Thibaut Prigent, l’envol d’un grand talent

Il a composé et interprète « La Fugue », épopée cocasse pour un homme seul, capable d’en faire vivre une bonne quinzaine, femmes comprises. Un formidable artiste.

Une chaise. Il est assis sur la chaise de bois plantée au milieu du plateau noir. Les spectateurs s’installent, à fleur de scène et en quelques gradins. Il s’échauffe discrètement. On devine un tee-shirt blanc et des sneakers de même couleur, un pantalon sans doute gris.

Explosion soudaine. On est dans le cockpit d’un avion supersonique, peut-être même dans une fusée, on ne sait plus trop. On sur les tressautements, les grimaces, le visage écrasé par la vitesse. On a un peu peur…

L’atterrissage est rude : en fait notre homme était en plein rêve d’envol. Le voici interpellé par un chef, en pleine réunion « marketing ». Il a compris que le jeune homme, il se nomme Stéphane, somnolait et lui ordonne de faire une démonstration de vente de cuisine à un jeune couple…

Un fiasco…Il sort, abattu et se fait renverser par un camion. Rien de tout cela ne devrait nous faire rire…Et pourtant ! Comment fait Thibaut Prigent pour raconter autant d’événements en si peu de temps. Car on saute bien des mini-événements…Mais le voici hospitalisé, amnésique, transféré dans un centre de soins qui ressemble à une clinique psychiatrique…
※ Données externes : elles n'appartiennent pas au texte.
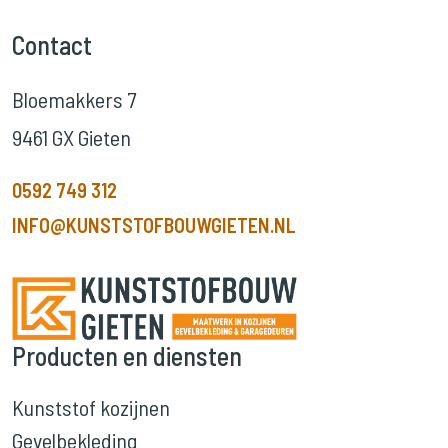
Contact
Bloemakkers 7
9461 GX Gieten
0592 749 312
INFO@KUNSTSTOFBOUWGIETEN.NL
Producten en diensten
Kunststof kozijnen
Gevelbekleding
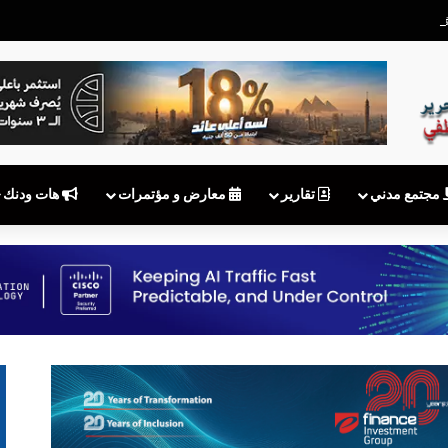
 توقف MyNTRA.. هل يكفي شعار «نقوم بالتحديث»؟
مجتمع مدني
تقارير
معارض و مؤتمرات
هات ودنك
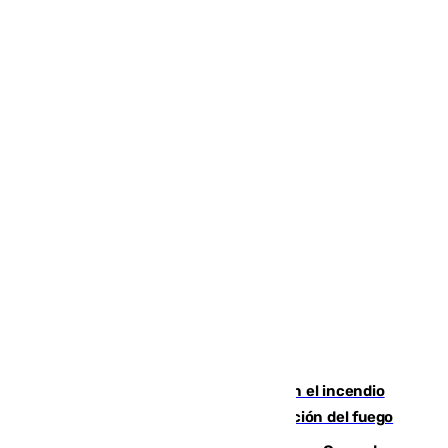
Activado el nivel 2 de emergencia en el incendio
forestal de Niebla por la compleja evolución del fuego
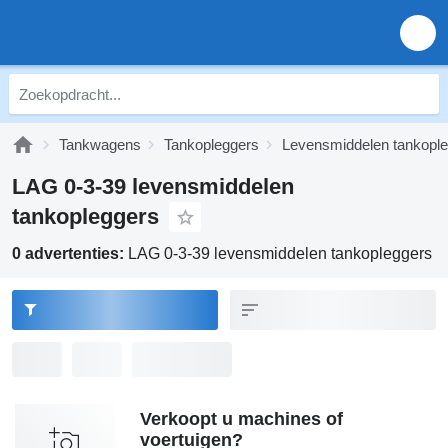
Tankwagens
Tankopleggers
Levensmiddelen tankopl
LAG 0-3-39 levensmiddelen
tankopleggers
0 advertenties:
LAG 0-3-39 levensmiddelen tankopleggers
Verkoopt u machines of
voertuigen?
N’en disons pas plus. La Fugue est un peu un roman picaresque d’une heure et quelques minutes. Une formidable traversée de notre monde contemporain. Car l’auteur-acteur parle bien de notre monde et de ceux que l’on met à l’écart.

Stéphane va entraîner ses camarades –on les rencontre tous, par la seule grâce du jeu du seul Thibaut Prigent- dans une aventure exaltante. Cette Fugue, musicale dans son écriture et son jeu, est une libération, une fuite. Généreuse et tonique, partagée.

Rien de mièvre en tout cela. Ici le tragique affleure sans cesse et l’auteur-acteur sait la contenir sans excès de pathos. Ici le comique affleure sans cesse et l’on est galvanisé par l’énergie du personnage de Stéphane comme par l’époustouflant talent de Thibaud Prigent.

Voix très bien placée, physique de jeune homme d’aujourd’hui, regard ferme, large sourire, il est fin comme une herbette. Des muscles, mais un corps filiforme qui lui donne une lumière d’enfance. Si l’on n’avait pas tellement galvaudé la merveilleuse formule d’Antonin Artaud, on dirait que Thibaut Prigent est un « athlète affectif ».

Son visage est traversé de mille et une expressions. Jamais de grimaces faciles. Mais la traduction d’émotions délicates et d’étonnements devant la vie. Il a travaillé sous le regard de Yohan Bret et Philippe Ferreira a créé les lumières.

On sort de là admiratif…Quelle nature ! Quel talent ! Quelle intelligence. Tout cela avec une chaise…

Thomas Prigent est passé par l’Ecole Claude Mathieu et également par le Théâtre national de Toulouse. En pensant à lui, rue de Charonne, on se souvient : il était Arlequin dans un Marivaux monté par Galin Stoev…Arlequin. Il a tout d’Arlequin, de sa candeur parfois, apparemment, mais avec une intelligence brillantissime en plus.

La Flèche, 77 rue de Charonne, 75011 Paris. Chaque jeudi à 19h00. Tél : 01 40 09 70 40. Durée : 1h15. Jusqu’au 8 juin.